You've got the best of intentions in providing for your loved ones after you're gone, but your actions could come back to haunt them in the form of a bumbled life insurance payout if you're not careful. Here are five mistakes to avoid so that your beneficiaries get what they're owed - no matter what type of life insurance policy you have.
1. Lying on your life insurance application
They say the truth hurts, but it can hurt even more if you lie when you fill in a life insurance application. While it may be tempting to deny that you're a smoker, or that you've been treated for a particular disease or medical condition, you could find your policy null and void.
2. Failing to make premium payments and letting your policy lapse
Just because you miss a payment doesn't mean your policy is dead in the water. Life insurance companies typically offer policyholders a 30-day grace period for payment, and some companies extend that to 60 days. During that time your policy will still be in effect.
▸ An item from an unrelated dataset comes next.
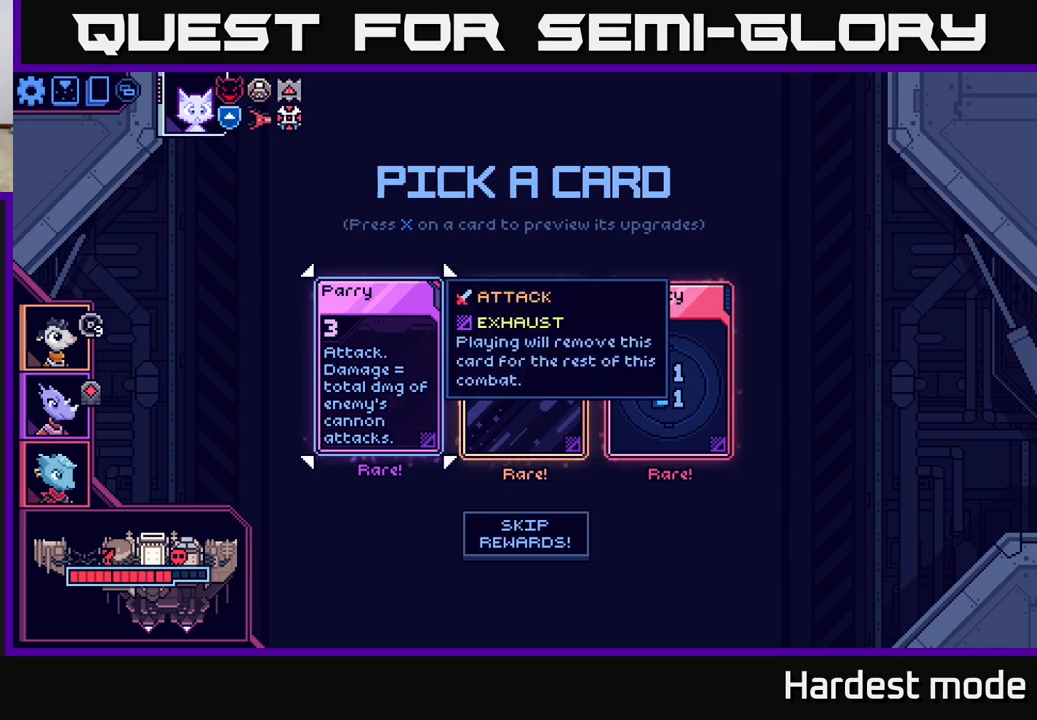
{"buttons": [], "left_stick": "center", "right_stick": "center", "events": []}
3. Failing to tell loved ones about your life insurance policy
If you never tell your beneficiaries about your life insurance policy, it doesn't mean the insurer won't pay them after your death, but it does make it a more difficult process. Most life insurance companies conduct database checks for the death of policyholders so beneficiaries will get paid, not all of insurers do so in a timely manner. That's why it's wise to be sure your loved ones know about your policy and where to find it after you're gone.
4. Not naming a secondary and final beneficiary
It is important to name secondary and final beneficiaries. If your primary beneficiary dies before you, policy proceeds will go to the second beneficiary you have listed, Rothschild says. If the secondary beneficiary has passed away when you die, then the death benefit goes to the final beneficiary.
5. In some cases, death due to risky behavior and suicide
Life insurance policies typically have a two-year exclusionary period for suicide, so your beneficiary typically would receive whatever you paid in premiums, but not the policy's face amount. So-called "suicide clauses" vary by insurer and are designed to discourage people from buying life insurance when contemplating suicide.